What parents need to know
Parents Need to Know
Parents need to know that gore and violence are this movie's primary reason to exist, with extensive (if chaotic) underwater shots of people bloodily devoured by small, sharp-toothed fish, sometimes right down to exposed skeletons and severed limbs. Child characters as well as grownups get chewed (though the lens mainly dwells on adult casualties). There is some profanity and a fair amount of drinking (hints that the hero is an alcoholic). There's also female nudity and skinny-dipping. Questionable behavior includes trespassing, bad driving, and stealing police property. US government, military, cops, mayors, and authority figures right up to camp counselors are portrayed as unsavory and untrustworthy.
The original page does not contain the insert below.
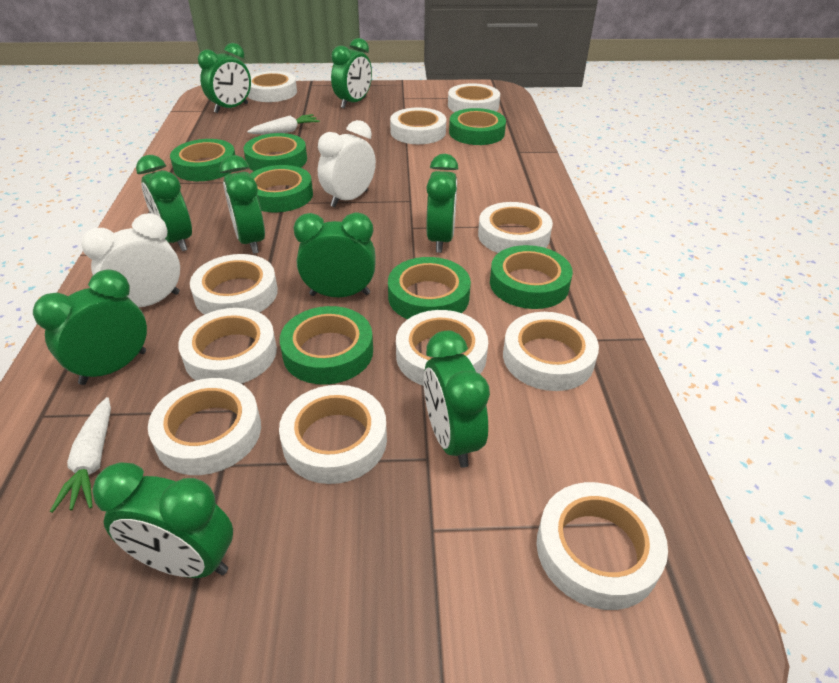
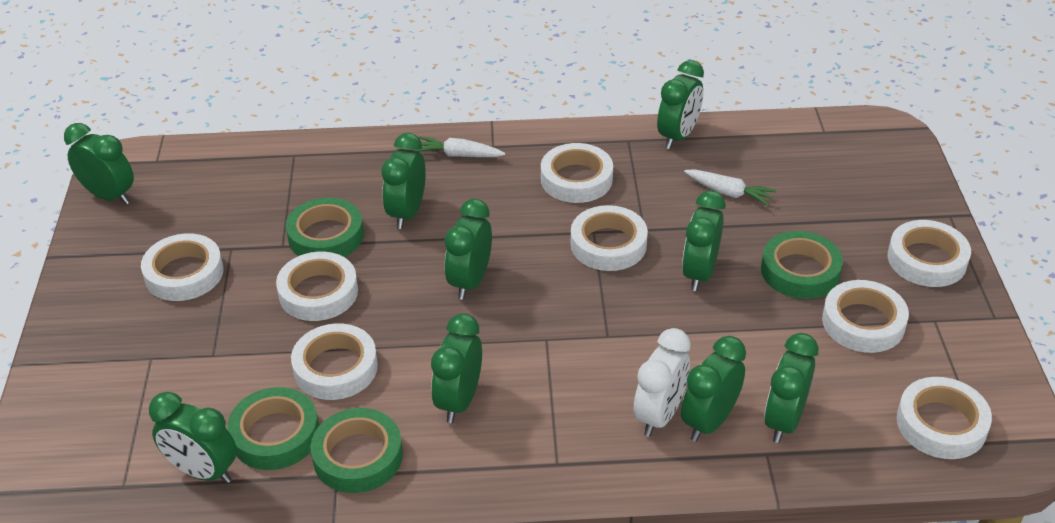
green tape: 7 -> 4
white clock: 2 -> 1
white tape: 11 -> 8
This is not to be confused with a deluxe Piranha 3D remake from 2010.
What's the story?
In rural Texas Maggie (Heather Menzies), a brash missing-persons tracer, teams up with Paul (Bradford Dillman), a hard-drinking backwoods single dad, to find some campers, whom viewers already know were killed while swimming -- eaten by something lurking in a mysterious fenced-off reservoir. Paul drains the perilous pool, accidentally releasing into a local river network the movie's menace, a school of US military genetically-engineered piranha fish -- not giant-sized but extra vicious and super-resilient, designed as bio-weapons in Vietnam-style jungle wars. Paul and Maggie try to warn the neighboring river-edge community (and save Paul's little daughter, at a swim-oriented summer camp) but find themselves stonewalled by shady cops, a general, and businessmen covering up the impending bloodbath.
Is it any good?
Word is that Steven Spielberg himself endorsed PIRANHA as the only one of the many, many Jaws rip-offs that had any redeeming value. Part of the entertainment factor of Piranha is that it has no pretensions of being anything but brisk schlock-horror killfest, intended for drive-ins and grindhouses and nothing more. Despite much bloodletting, the barely-shown-and-better-for-it piranhas aren't exceptionally scary or awe-inspiring, but one appreciates the clever economy in doing lots of vague little water monsters instead of one big, painfully fake one. Still, this one is way too gory for kids, so it is best appreciated by adult film buffs.
Families can talk about...
Families can talk about the entertainment value of scary movies. What's the appeal of watching piranhas eat people? Does the humorous and social commentary here help?
Do scary movies always have to feature gore? Are gory movies always scary?